Convert the listing below into a Markdown table with the columns Row and Line, numbering each line in order and leaving out blank lines.

--- start of Records provided ---

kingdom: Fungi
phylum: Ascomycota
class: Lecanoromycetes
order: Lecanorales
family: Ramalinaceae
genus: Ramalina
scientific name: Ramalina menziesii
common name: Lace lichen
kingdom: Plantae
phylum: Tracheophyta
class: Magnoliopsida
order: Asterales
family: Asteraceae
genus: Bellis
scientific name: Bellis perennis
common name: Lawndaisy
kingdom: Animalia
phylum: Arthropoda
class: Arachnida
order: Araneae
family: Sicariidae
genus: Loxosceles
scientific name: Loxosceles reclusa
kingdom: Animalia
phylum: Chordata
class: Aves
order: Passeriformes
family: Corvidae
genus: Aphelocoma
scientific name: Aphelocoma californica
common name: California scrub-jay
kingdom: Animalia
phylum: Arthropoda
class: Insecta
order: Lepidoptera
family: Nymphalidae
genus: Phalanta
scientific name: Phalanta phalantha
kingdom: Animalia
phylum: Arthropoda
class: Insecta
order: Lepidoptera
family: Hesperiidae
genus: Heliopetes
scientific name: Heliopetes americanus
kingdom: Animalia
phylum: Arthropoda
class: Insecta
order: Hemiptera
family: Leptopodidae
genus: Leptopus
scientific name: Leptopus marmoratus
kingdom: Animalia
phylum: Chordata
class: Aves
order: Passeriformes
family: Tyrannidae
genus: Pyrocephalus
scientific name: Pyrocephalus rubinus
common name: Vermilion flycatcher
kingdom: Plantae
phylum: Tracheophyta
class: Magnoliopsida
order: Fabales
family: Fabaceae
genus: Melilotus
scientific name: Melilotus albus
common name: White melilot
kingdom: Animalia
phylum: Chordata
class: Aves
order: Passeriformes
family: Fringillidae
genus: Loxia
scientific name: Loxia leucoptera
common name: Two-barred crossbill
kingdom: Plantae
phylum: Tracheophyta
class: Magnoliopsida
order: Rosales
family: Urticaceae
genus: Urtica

--- end of Records provided ---

Output below:
| Row | Line |
|---|---|
| 1 | kingdom: Fungi |
| 2 | phylum: Ascomycota |
| 3 | class: Lecanoromycetes |
| 4 | order: Lecanorales |
| 5 | family: Ramalinaceae |
| 6 | genus: Ramalina |
| 7 | scientific name: Ramalina menziesii |
| 8 | common name: Lace lichen |
| 9 | kingdom: Plantae |
| 10 | phylum: Tracheophyta |
| 11 | class: Magnoliopsida |
| 12 | order: Asterales |
| 13 | family: Asteraceae |
| 14 | genus: Bellis |
| 15 | scientific name: Bellis perennis |
| 16 | common name: Lawndaisy |
| 17 | kingdom: Animalia |
| 18 | phylum: Arthropoda |
| 19 | class: Arachnida |
| 20 | order: Araneae |
| 21 | family: Sicariidae |
| 22 | genus: Loxosceles |
| 23 | scientific name: Loxosceles reclusa |
| 24 | kingdom: Animalia |
| 25 | phylum: Chordata |
| 26 | class: Aves |
| 27 | order: Passeriformes |
| 28 | family: Corvidae |
| 29 | genus: Aphelocoma |
| 30 | scientific name: Aphelocoma californica |
| 31 | common name: California scrub-jay |
| 32 | kingdom: Animalia |
| 33 | phylum: Arthropoda |
| 34 | class: Insecta |
| 35 | order: Lepidoptera |
| 36 | family: Nymphalidae |
| 37 | genus: Phalanta |
| 38 | scientific name: Phalanta phalantha |
| 39 | kingdom: Animalia |
| 40 | phylum: Arthropoda |
| 41 | class: Insecta |
| 42 | order: Lepidoptera |
| 43 | family: Hesperiidae |
| 44 | genus: Heliopetes |
| 45 | scientific name: Heliopetes americanus |
| 46 | kingdom: Animalia |
| 47 | phylum: Arthropoda |
| 48 | class: Insecta |
| 49 | order: Hemiptera |
| 50 | family: Leptopodidae |
| 51 | genus: Leptopus |
| 52 | scientific name: Leptopus marmoratus |
| 53 | kingdom: Animalia |
| 54 | phylum: Chordata |
| 55 | class: Aves |
| 56 | order: Passeriformes |
| 57 | family: Tyrannidae |
| 58 | genus: Pyrocephalus |
| 59 | scientific name: Pyrocephalus rubinus |
| 60 | common name: Vermilion flycatcher |
| 61 | kingdom: Plantae |
| 62 | phylum: Tracheophyta |
| 63 | class: Magnoliopsida |
| 64 | order: Fabales |
| 65 | family: Fabaceae |
| 66 | genus: Melilotus |
| 67 | scientific name: Melilotus albus |
| 68 | common name: White melilot |
| 69 | kingdom: Animalia |
| 70 | phylum: Chordata |
| 71 | class: Aves |
| 72 | order: Passeriformes |
| 73 | family: Fringillidae |
| 74 | genus: Loxia |
| 75 | scientific name: Loxia leucoptera |
| 76 | common name: Two-barred crossbill |
| 77 | kingdom: Plantae |
| 78 | phylum: Tracheophyta |
| 79 | class: Magnoliopsida |
| 80 | order: Rosales |
| 81 | family: Urticaceae |
| 82 | genus: Urtica |